- [Problème] D'après l'extrait, quel rang la Tunisie occupe-t-elle dans l'Indice de performance logistique de la Banque mondiale de 2018 ?

#### Extrait ####

Interpellé, dernièrement, par un média de la place, sur la qualité de la logistique portuaire en Tunisie, Taieb Bayahi, président de l’Institut arabe des chefs d’entreprise (IACE), a révélé que notre pays détient le sinistre record de la logistique portuaire la plus faible d’Afrique.

Abou SARRA

Son constat est clair. Les six ports commerciaux que compte la Tunisie sont, aujourd’hui, incapables de booster le transport maritime puisqu’ils ne peuvent accueillir que les navires dont la charge ne dépasse pas les 1 500 conteneurs.

Pis, les navires construits il y a cinq ans ne peuvent plus entrer dans les ports commerciaux de Tunisie. D’où la nécessité d’accélérer la construction de nouveaux ports qui répondent aux exigences du commerce international.

Cette incapacité logistique coûte à l’économie tunisienne des pertes estimées à 20% du PIB (chiffre de la Banque mondiale). Selon l’Indice de performance logistique de la Banque mondiale de 2018, la Tunisie se positionne au 105ème rang (60ème rang en 2010).

#### Données présentées ####

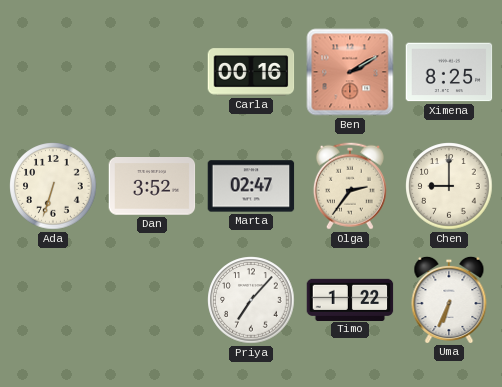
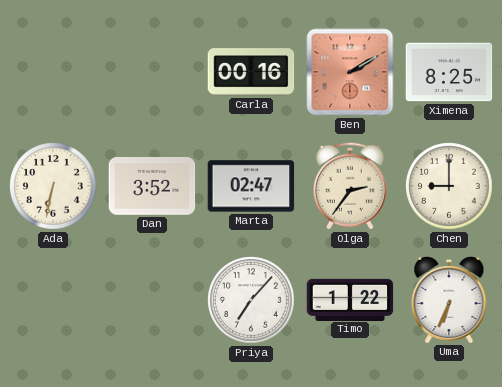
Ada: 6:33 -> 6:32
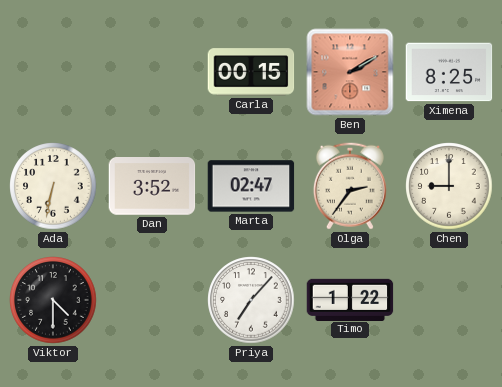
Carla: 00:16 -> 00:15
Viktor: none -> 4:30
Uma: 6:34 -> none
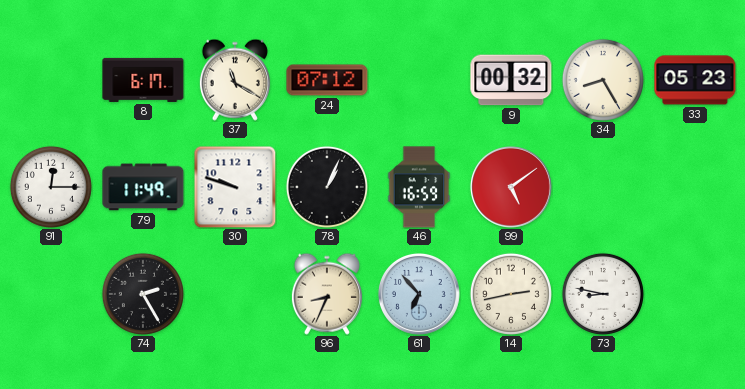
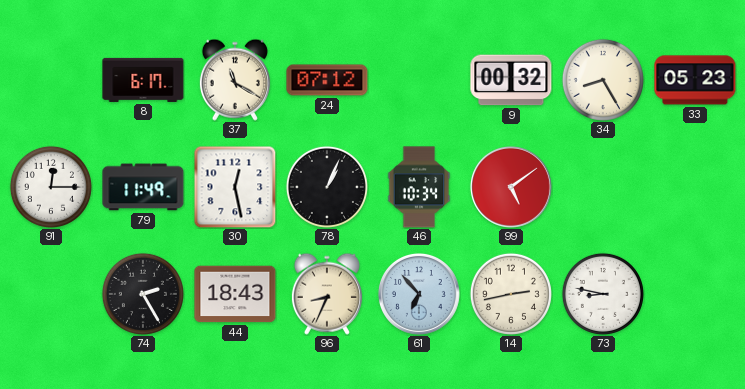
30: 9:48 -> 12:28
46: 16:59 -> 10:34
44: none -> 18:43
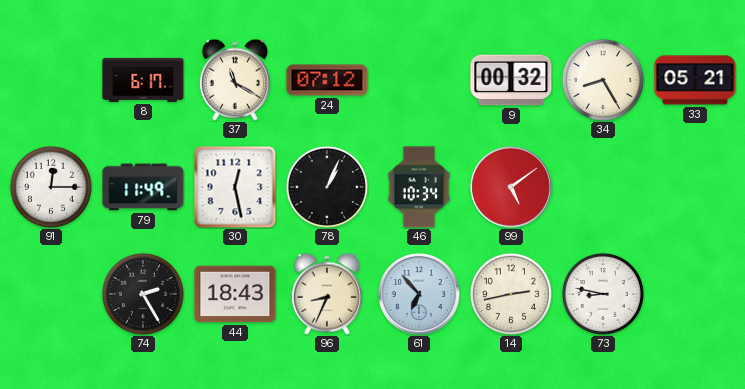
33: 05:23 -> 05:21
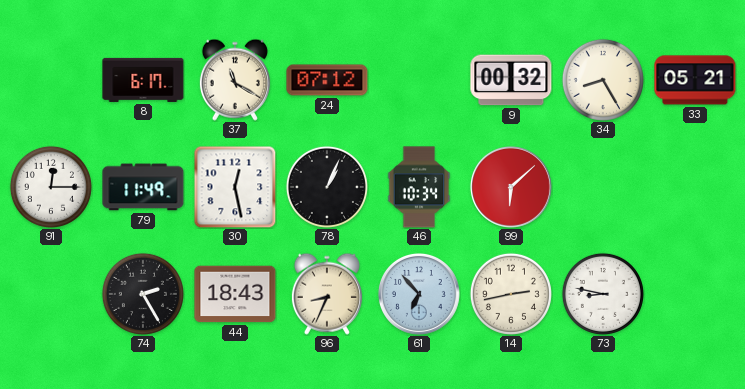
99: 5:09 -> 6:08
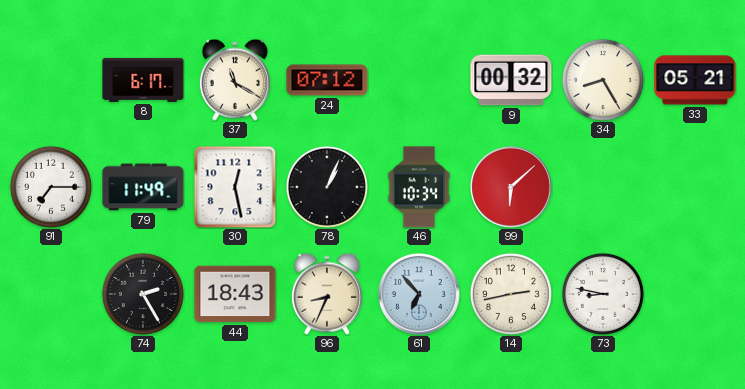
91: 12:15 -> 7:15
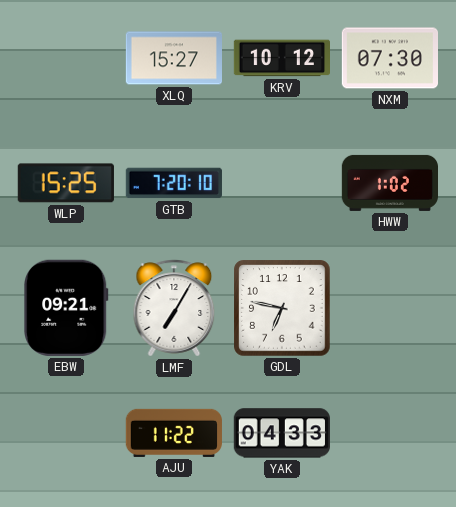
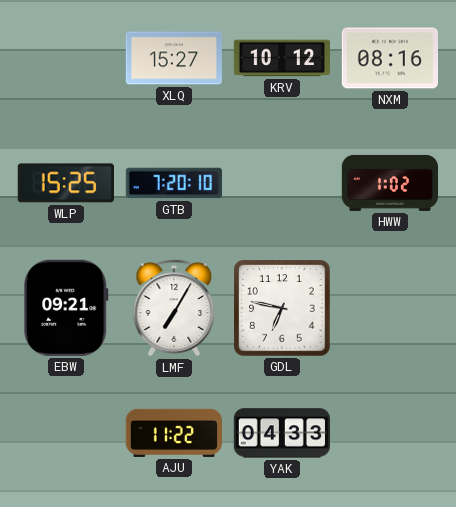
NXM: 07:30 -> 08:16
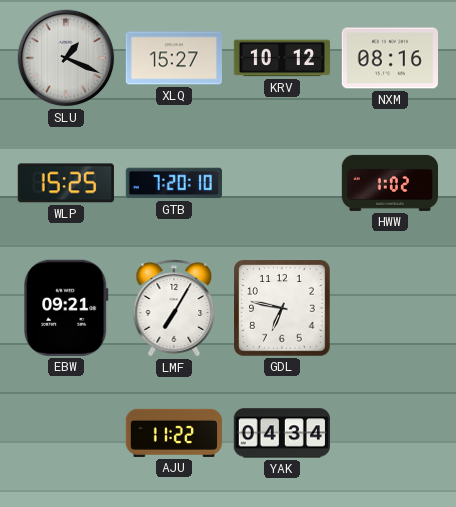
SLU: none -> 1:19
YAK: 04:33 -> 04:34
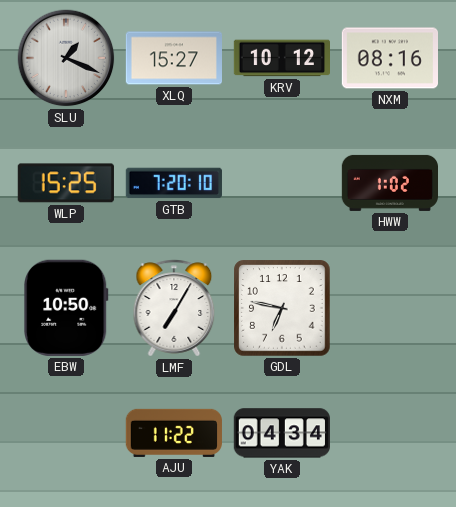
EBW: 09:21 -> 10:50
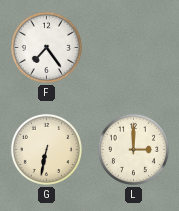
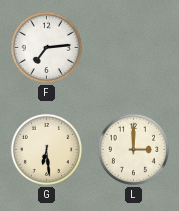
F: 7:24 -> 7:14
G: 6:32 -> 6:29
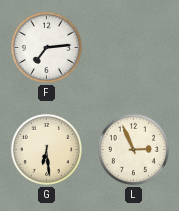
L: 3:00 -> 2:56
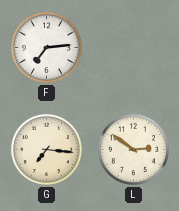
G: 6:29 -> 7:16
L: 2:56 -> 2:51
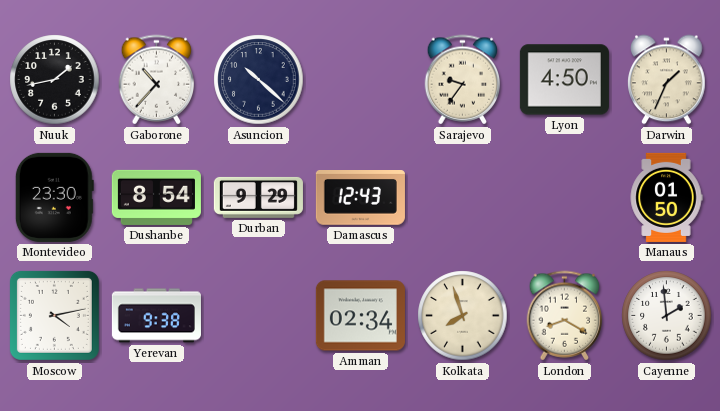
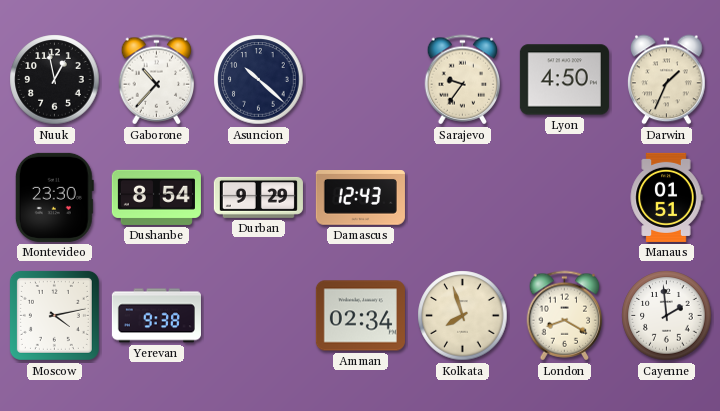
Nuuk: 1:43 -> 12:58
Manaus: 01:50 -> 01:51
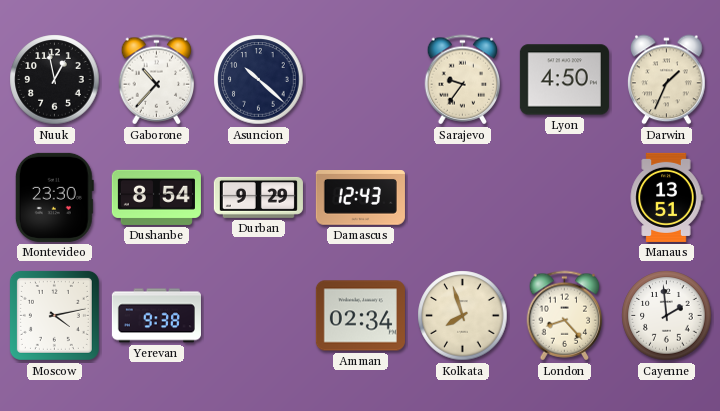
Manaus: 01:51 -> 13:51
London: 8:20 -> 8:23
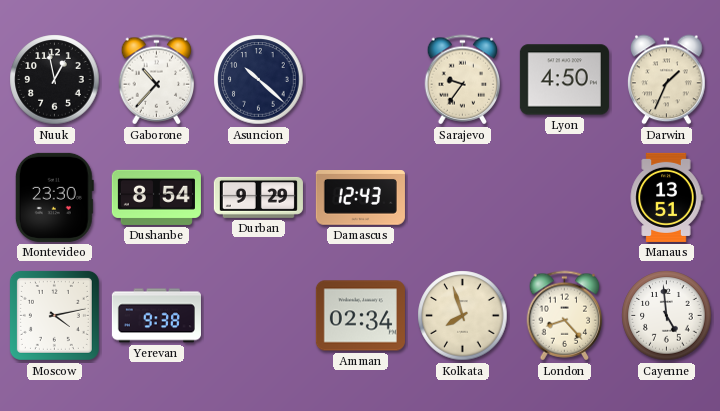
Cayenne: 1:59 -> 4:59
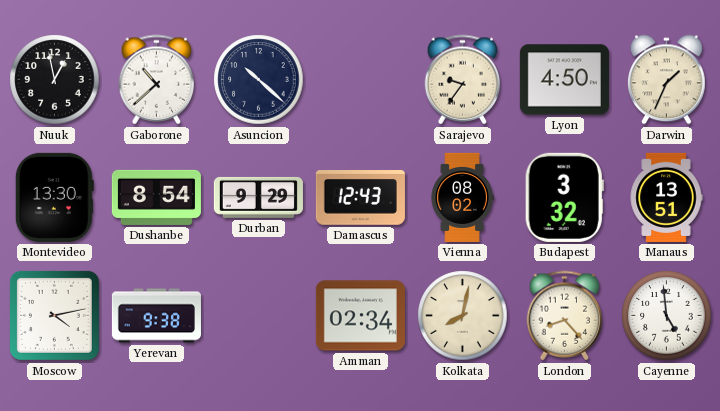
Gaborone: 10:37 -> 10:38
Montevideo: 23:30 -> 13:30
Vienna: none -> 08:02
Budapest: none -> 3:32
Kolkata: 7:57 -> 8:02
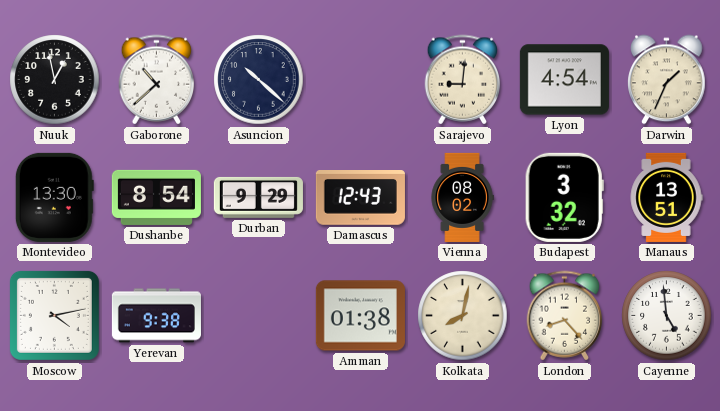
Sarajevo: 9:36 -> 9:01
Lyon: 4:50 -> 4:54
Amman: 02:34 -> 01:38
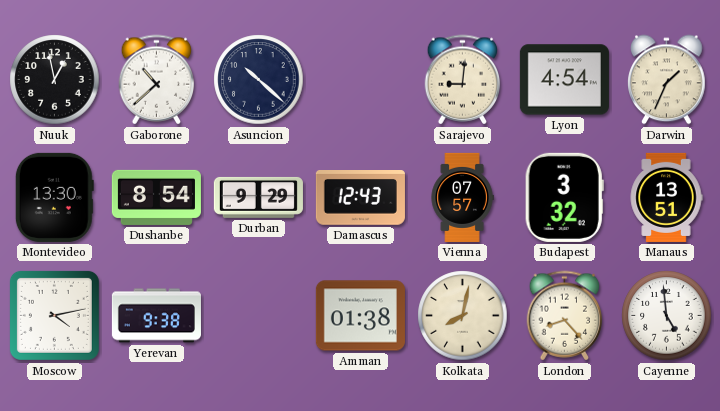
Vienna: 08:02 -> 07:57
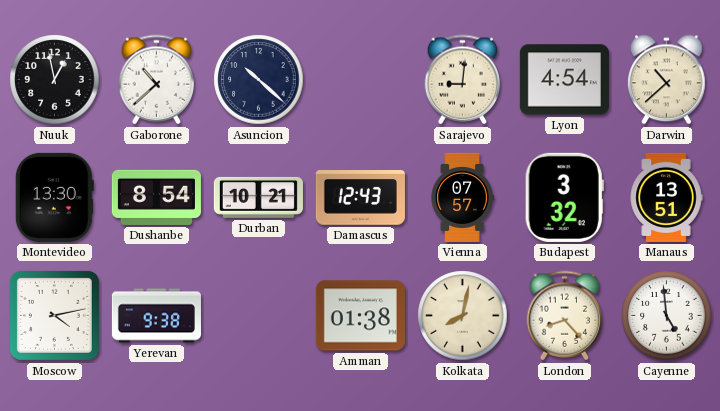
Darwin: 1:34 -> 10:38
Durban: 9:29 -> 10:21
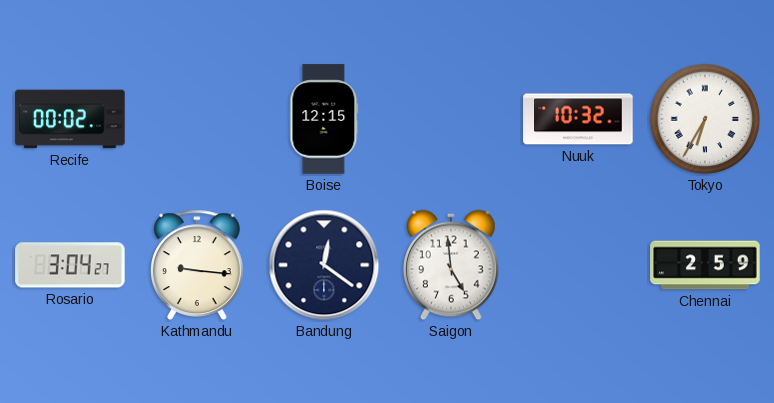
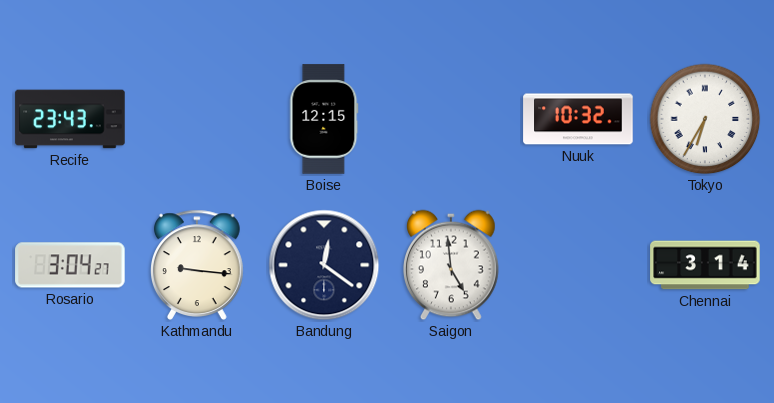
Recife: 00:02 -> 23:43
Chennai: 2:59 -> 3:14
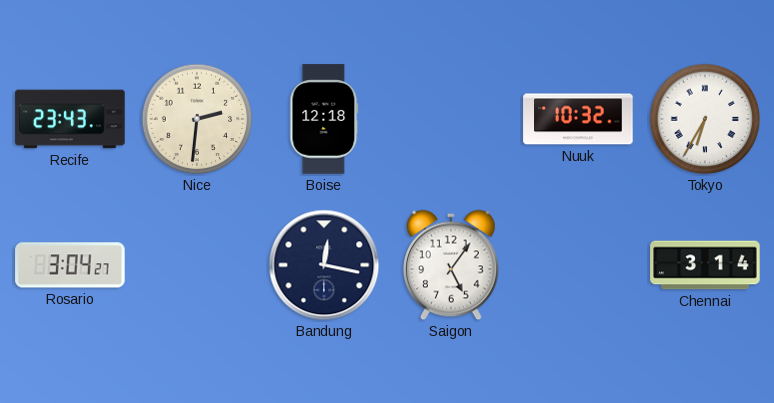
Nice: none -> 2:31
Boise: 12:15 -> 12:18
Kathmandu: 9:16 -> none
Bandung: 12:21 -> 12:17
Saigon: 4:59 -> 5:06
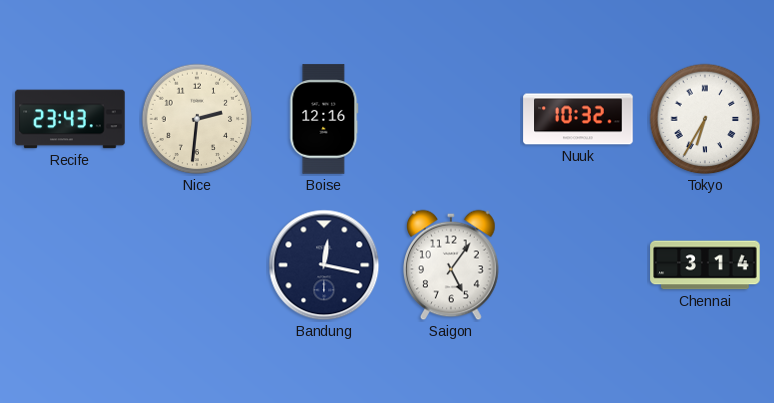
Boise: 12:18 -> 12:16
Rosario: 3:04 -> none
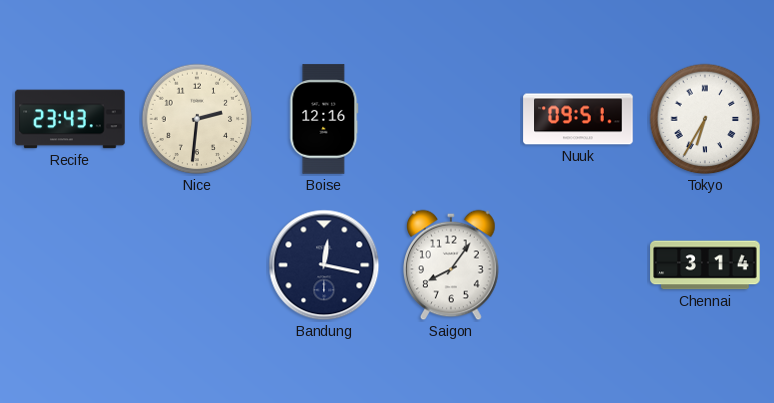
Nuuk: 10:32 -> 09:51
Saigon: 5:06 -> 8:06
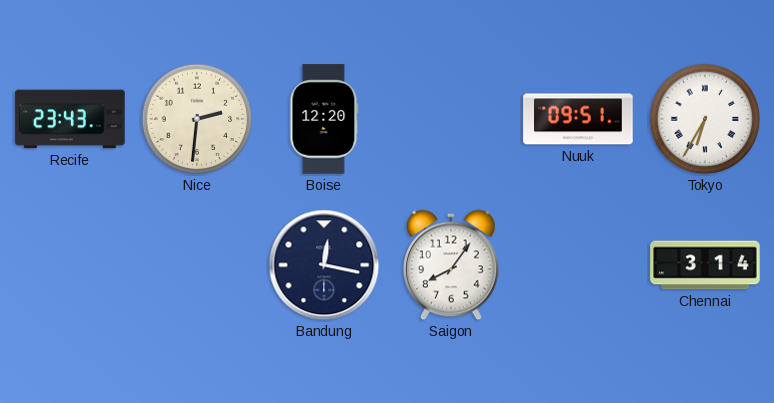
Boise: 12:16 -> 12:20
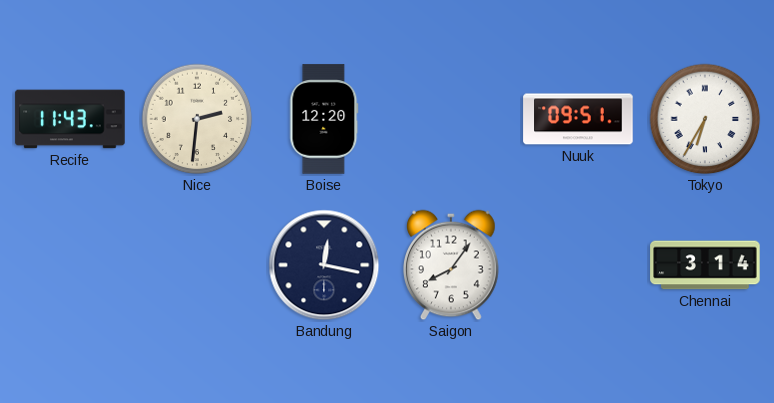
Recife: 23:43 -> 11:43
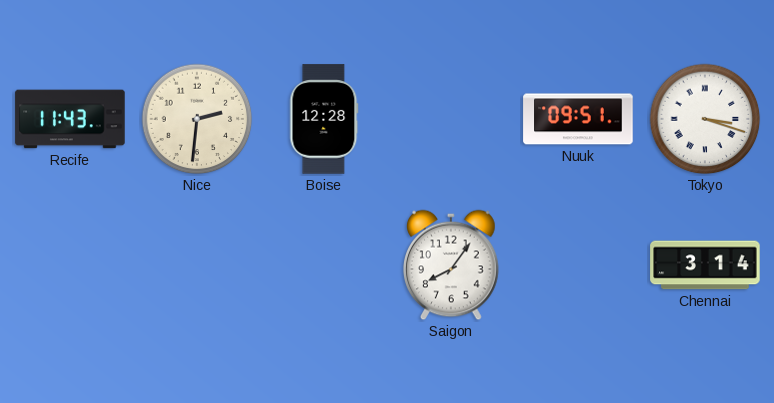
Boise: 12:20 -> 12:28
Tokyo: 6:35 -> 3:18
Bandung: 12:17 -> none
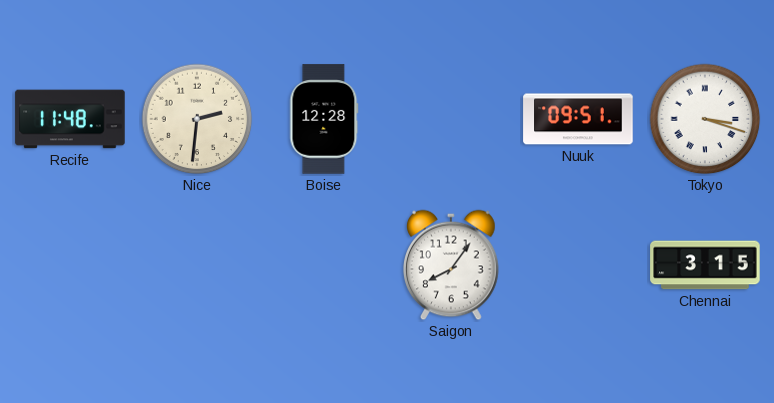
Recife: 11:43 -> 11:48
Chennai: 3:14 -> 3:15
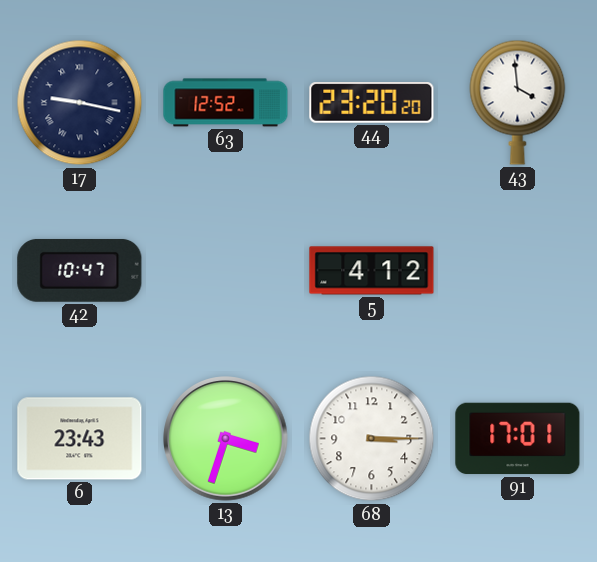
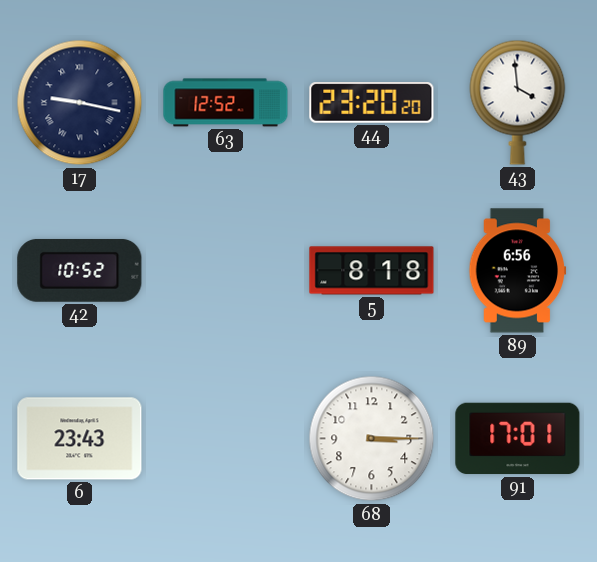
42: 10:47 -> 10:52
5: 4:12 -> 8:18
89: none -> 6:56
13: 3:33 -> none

####

- [Réponse complète] La Tunisie y occupe le 105ème rang.